Gary Dare, from GLD Technology Advisory, Canada, said that he has been thinking of how the Chinese technology sector can overcome the restrictions on technology access. The key is open source, OpenPower, to replace Intel in servers and PCs, and RISC-V to replace ARM in 5G. RISC-V is a free and open RISC instruction set architecture.
He said, “I would be surprised if such efforts were not already under way at places like HiSilicon (Huawei), and with proposed prohibitions on non-US entities like TSMC this past week, and encourage the eventual manufacture by SMIC.”
Now, OpenPOWER is said to be the most open and high performance processor architecture and ecosystem. The RISC-V reduced instruction set platform will be a serious contender in the mobile OS space. It will threaten the dominance of Intel, and Softbank’s ARM. Then, there is also MIPS, a RISC architecture. The MIPS stack is said to be more complete, and includes things like DSP (digital signal processor) and SIMD (single instruction, multiple data) extensions.

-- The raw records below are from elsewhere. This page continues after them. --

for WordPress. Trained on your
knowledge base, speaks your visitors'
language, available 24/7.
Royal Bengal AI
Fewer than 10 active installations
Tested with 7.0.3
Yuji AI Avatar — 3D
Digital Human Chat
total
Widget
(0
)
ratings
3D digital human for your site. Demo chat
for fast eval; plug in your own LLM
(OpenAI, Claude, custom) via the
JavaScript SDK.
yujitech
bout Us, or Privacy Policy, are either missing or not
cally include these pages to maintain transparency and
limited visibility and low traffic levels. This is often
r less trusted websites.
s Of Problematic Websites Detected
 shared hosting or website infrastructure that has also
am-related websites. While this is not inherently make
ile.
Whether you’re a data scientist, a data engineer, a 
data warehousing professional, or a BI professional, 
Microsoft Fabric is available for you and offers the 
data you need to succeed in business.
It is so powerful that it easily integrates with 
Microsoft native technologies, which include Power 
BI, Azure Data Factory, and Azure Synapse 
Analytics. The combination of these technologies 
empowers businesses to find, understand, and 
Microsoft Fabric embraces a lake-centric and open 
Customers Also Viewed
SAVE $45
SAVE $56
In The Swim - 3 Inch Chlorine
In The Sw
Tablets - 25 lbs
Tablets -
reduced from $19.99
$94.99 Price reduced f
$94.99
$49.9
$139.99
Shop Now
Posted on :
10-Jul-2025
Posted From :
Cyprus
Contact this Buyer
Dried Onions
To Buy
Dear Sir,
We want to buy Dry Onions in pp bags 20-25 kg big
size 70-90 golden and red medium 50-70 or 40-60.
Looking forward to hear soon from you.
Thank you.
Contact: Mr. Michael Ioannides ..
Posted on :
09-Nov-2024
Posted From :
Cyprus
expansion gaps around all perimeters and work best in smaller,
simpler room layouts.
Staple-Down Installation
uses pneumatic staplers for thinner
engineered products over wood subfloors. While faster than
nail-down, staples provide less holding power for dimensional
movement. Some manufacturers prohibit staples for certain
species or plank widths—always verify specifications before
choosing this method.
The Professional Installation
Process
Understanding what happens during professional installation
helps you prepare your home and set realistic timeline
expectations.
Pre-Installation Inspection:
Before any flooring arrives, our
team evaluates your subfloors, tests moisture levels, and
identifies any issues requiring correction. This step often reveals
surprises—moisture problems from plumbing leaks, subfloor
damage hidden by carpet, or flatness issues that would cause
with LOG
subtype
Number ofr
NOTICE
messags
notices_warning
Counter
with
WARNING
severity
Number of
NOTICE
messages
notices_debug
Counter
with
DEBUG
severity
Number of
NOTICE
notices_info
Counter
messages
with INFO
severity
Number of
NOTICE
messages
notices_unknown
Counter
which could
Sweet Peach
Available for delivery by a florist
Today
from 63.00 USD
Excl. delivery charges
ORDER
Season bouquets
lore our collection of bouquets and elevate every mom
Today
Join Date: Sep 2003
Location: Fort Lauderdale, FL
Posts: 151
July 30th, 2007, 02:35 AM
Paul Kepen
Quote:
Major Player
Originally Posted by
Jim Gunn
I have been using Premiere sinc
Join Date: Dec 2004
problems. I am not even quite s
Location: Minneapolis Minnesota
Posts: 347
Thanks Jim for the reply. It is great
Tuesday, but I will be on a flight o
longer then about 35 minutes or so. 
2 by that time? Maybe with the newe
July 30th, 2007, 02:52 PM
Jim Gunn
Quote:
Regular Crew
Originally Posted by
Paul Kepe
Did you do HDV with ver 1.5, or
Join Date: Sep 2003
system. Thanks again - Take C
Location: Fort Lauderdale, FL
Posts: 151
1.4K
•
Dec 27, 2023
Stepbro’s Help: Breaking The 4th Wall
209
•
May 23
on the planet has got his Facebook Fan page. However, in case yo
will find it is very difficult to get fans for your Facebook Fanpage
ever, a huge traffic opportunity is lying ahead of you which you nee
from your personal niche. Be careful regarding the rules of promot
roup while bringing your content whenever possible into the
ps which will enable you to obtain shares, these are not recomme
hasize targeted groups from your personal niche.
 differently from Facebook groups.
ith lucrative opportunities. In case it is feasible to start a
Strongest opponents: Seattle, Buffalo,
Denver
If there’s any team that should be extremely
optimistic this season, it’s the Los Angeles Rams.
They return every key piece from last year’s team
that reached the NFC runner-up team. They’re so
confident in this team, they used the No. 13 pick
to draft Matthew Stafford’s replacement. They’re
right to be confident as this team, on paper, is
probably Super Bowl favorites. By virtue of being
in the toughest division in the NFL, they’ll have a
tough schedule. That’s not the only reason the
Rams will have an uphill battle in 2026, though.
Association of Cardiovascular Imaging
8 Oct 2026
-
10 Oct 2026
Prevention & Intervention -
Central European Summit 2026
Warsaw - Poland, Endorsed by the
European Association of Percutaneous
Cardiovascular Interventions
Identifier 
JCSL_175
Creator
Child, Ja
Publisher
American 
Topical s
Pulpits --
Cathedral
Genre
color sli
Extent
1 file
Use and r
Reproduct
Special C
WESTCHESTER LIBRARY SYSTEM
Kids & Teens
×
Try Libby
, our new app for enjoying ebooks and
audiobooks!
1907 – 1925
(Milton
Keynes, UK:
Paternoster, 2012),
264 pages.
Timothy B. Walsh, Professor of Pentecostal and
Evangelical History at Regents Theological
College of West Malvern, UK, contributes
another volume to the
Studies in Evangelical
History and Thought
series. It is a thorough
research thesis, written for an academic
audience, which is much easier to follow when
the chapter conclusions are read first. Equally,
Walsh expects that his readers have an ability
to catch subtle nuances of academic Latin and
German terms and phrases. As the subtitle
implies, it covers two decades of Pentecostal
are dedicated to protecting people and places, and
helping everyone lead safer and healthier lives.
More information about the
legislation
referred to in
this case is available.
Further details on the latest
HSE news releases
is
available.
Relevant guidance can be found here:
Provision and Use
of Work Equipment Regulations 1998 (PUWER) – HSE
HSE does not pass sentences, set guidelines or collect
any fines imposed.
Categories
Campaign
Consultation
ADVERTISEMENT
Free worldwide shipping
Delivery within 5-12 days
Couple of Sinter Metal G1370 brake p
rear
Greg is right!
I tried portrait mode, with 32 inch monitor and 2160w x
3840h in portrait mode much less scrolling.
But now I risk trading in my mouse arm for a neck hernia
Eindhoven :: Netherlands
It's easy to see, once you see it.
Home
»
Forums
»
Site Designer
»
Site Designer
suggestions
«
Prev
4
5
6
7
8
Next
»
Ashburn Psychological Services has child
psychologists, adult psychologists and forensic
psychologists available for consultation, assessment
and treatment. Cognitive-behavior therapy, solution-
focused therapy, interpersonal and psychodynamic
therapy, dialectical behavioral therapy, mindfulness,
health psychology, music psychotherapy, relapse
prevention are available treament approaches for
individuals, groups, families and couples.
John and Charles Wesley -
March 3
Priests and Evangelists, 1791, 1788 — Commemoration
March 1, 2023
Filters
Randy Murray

Nevertheless, it remains to be seen whether OpenPower and RISC-V are being adopted!
Meanwhile, the North America-based manufacturers of semiconductor equipment posted $2.26 billion in billings worldwide in April 2020 (three-month average basis), according to the April Equipment Market Data Subscription (EMDS) Billings Report published by SEMI. The billings figure is 2.2% higher than the final March 2020 level of $2.21 billion, and is 17.2% higher than the April 2019 billings level of $1.93 billion.
“April billings of North America-based semiconductor equipment manufacturers reflect healthy equipment demand,” said Ajit Manocha, SEMI president and CEO. “The industry is performing well under extraordinary conditions, though uncertainty persists due to COVID-19 concerns and rising geopolitical tensions.”
Before I forget, Samsung plans to build its own 5nm extreme ultraviolet (EUV) fab in Pyeongtaek, South Korea, about 70km from Seoul for 5G, AI, HPC, etc. In December 2019, TSMC announced that it was on track to start 5nm commercial production in H2-2020. A 3nm volume production will likely start by 2022.
This is just the beginning! The story continues.